Aargauische Rückweisungsbeschlüsse zum Zweiten
Erneut kassiert das Bundesgericht in Fünferbesetzung einen Rückweisungsbeschluss des Obergerichts AG an die erste Instanz (BGer 6B_1335/2019 vom 29.06.2020). Auch diesmal erfolgte die Rückweisung bereits aufgrund einer Gehörsverletzung (vgl. dazu meinen letzten Beitrag).

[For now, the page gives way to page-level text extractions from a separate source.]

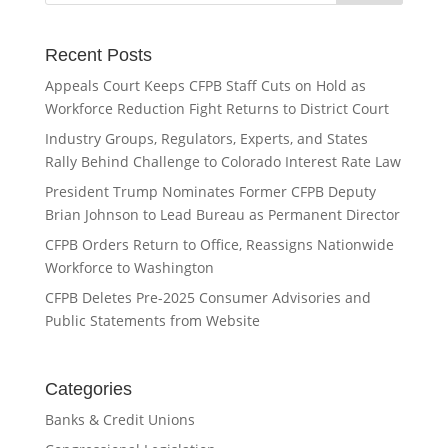
Recent Posts
Appeals Court Keeps CFPB Staff Cuts on Hold as
Workforce Reduction Fight Returns to District Court
Industry Groups, Regulators, Experts, and States
Rally Behind Challenge to Colorado Interest Rate Law
President Trump Nominates Former CFPB Deputy
Brian Johnson to Lead Bureau as Permanent Director
CFPB Orders Return to Office, Reassigns Nationwide
Workforce to Washington
CFPB Deletes Pre-2025 Consumer Advisories and
Public Statements from Website
Categories
Banks & Credit Unions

Solche Beschlüsse enthalten etliche interessante Rechtsfragen wie beispielsweise diejenige nach dem Verschlechterungsverbot, welche die Vorinstanz selbst wie folgt beurteilt hatte:
Der Rückweisungsbeschluss könne unmittelbar nach Eingang der Berufungserklärung ergehen und unterliege als Zwischenentscheid nicht der Beschwerde in Strafsachen. Fraglich erscheine zudem, ob der Fall in die Kompetenz des Einzelrichters falle (§ 11 EG StPO/AG). Sofern sich Tatsachen ergäben, die dem Bezirksgericht mangels Einvernahme der Zeugen und Auskunftspersonen nicht bekannt gewesen seien, gelange das Verschlechterungsgebot im zu wiederholenden erstinstanzlichen Verfahren nicht zur Anwendung (E. 1.2).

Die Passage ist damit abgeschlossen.